Battery fire in cargo caused 747 crash: report

by Array

DUBAI, United Arab Emirates—A fast-moving fire that began in cargo containing lithium batteries turned the inside of a United Parcel Service (UPS) plane into a “catastrophic” chain reaction of flames and smoke before a crash three years ago in the desert outside Dubai, according to a new report.

The 322-page investigation into the Boeing 747-400 crash, which killed both pilots, backed up preliminary probes pointing to the lithium batteries as the possible cause of the blaze and drew further attention to the potential risks of the batteries in aviation.

Lithium batteries have been the subject of fire-related probes on the Boeing 787 “Dreamliner.” The entire 787 fleet was grounded for about three months earlier this year after a fire in a battery on a Japan Airlines 787 parked at Boston’s Logan International Airport, and a smoking battery that led to an emergency landing by an All Nippon Airways 787 in Japan.

The United Arab Emirates’ report said investigators for General Civil Aviation Authority found “with reasonable certainty” that the fire aboard the UPS Boeing 747-400 that crashed began in cargo containing a hundreds of lithium batteries of various designs. The chain-reaction fire quickly filled the cockpit with smoke before the plane went down on September 3, 2010, about an hour into the flight to Cologne, Germany.

The report noted that investigators could not cannot pinpoint the factors that started the fire, describing it as a “chain reaction which spread to the available combustible material” and apparently was not spotted by smoke detectors in its early moments.

“The fire escalated rapidly into a catastrophic, uncontained” blaze, the report said.

The report included more than 35 recommendations, including better early-warning systems in cargo holds to detect fires, and adding equipment that could aid pilot visibility in smoky conditions.
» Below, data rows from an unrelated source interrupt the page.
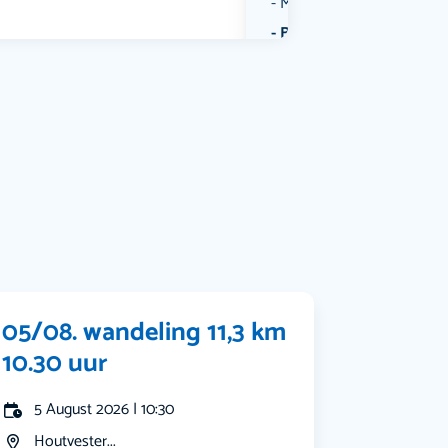
Muziek
Bekijk alle categorieën
05/08. wandeling 11,3 km
10.30 uur
5 August 2026 | 10:30
Houtvester...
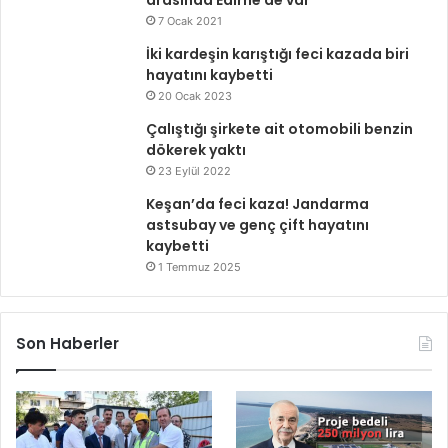
7 Ocak 2021
İki kardeşin karıştığı feci kazada biri
hayatını kaybetti
20 Ocak 2023
Çalıştığı şirkete ait otomobili benzin
dökerek yaktı
23 Eylül 2022
Keşan’da feci kaza! Jandarma
astsubay ve genç çift hayatını
kaybetti
1 Temmuz 2025
Son Haberler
It added that shippers of some of the lithium battery cargo loaded onto the plane in Hong Kong “did not properly declare these shipments” and did not provide battery test reports recommended under UN aviation guidelines.

Before publication of the report, UPS had begun implementing new systems to improve pilot vision and protocols to quickly use full-face oxygen masks when needed.
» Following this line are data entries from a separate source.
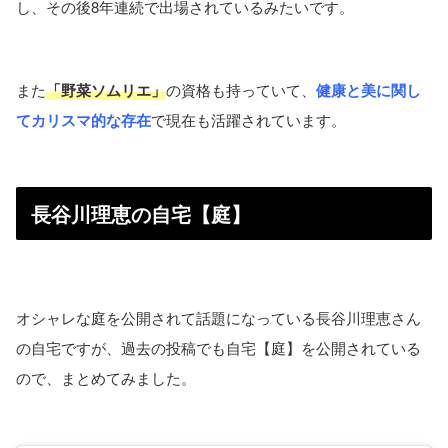
し、その後8年連続で出場されているみたいです。
また
「野菜ソムリエ」
の資格も持っていて、
健康と美に関し
てカリスマ的な存在
で現在も活躍されています。
長谷川理恵の自宅【庭】
オシャレな庭を公開されて話題になっている長谷川理恵さん
の自宅ですが、過去の投稿でも自宅【庭】を公開されている
ので、まとめてみました。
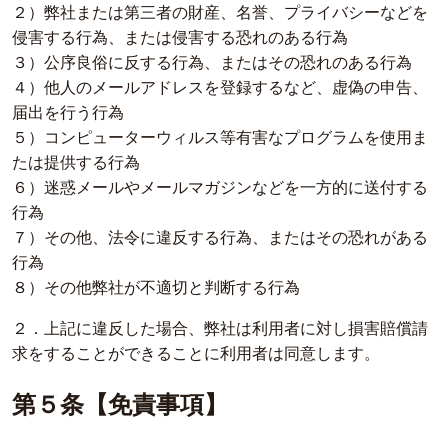
２）弊社または第三者の財産、名誉、プライバシーなどを
侵害する行為、または侵害する恐れのある行為
３）公序良俗に反する行為、またはその恐れのある行為
４）他人のメールアドレスを登録するなど、虚偽の申告、
届出を行う行為
５）コンピューターウィルス等有害なプログラムを使用ま
たは提供する行為
６）迷惑メールやメールマガジンなどを一方的に送付する
行為
７）その他、法令に違反する行為、またはその恐れがある
行為
８）その他弊社が不適切と判断する行為
２．上記に違反した場合、弊社は利用者に対し損害賠償請
求をすることができることに利用者は同意します。
第５条【免責事項】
Atlanta-based UPS has also ordered 1,821 fire-resistant shipping containers. The containers are constructed from MACROLite, a fibre-reinforced plastic composite similar to the material used in ballistic body armour. According to UPS, testing has shown the containers’ MACROLite panels can contain a fire with a peak temperature of 650 degrees Celsius (1,200 degrees Fahrenheit) for more than four hours. In addition, the company purchased 575 fire containment covers for cargo pallets, made of the same material and able to withstand the same types of conditions.

The fire-resistant devices give “pilots more time to safely land their planes in an emergency,” said a company spokesman, Malcolm Berkley.

“They will enhance safety and increase durability, and they are lighter, which will reduce fuel burn and supports our ongoing sustainability efforts,” added UPS Airlines president Mitch Nichols.

In November, the National Transportation Safety Board in Washington urged that fire-suppression systems be installed in all cargo containers or compartments of planes to prevent in-flight blazes that have killed four cargo pilots since 2006, including the two who perished in Dubai.

“Nearly three years following this tragic accident, UPS pilots welcome the release of this final report,” said the Independent Pilots Association president, Robert Travis, who added that the group has worked with UPS on a system that could suppress and contain a fire for up to four hours.

This month the US Federal Aviation Administration urged that Boeing inspect all emergency locator transmitters on all 787s following a fire aboard one of the airliners that was parked at London’s Heathrow Airport. As part of the inspection, the transmitter’s lithium battery compartment would be checked for heat or moisture.

The 787 is the first airliner to make extensive use of rechargeable lithium ion batteries.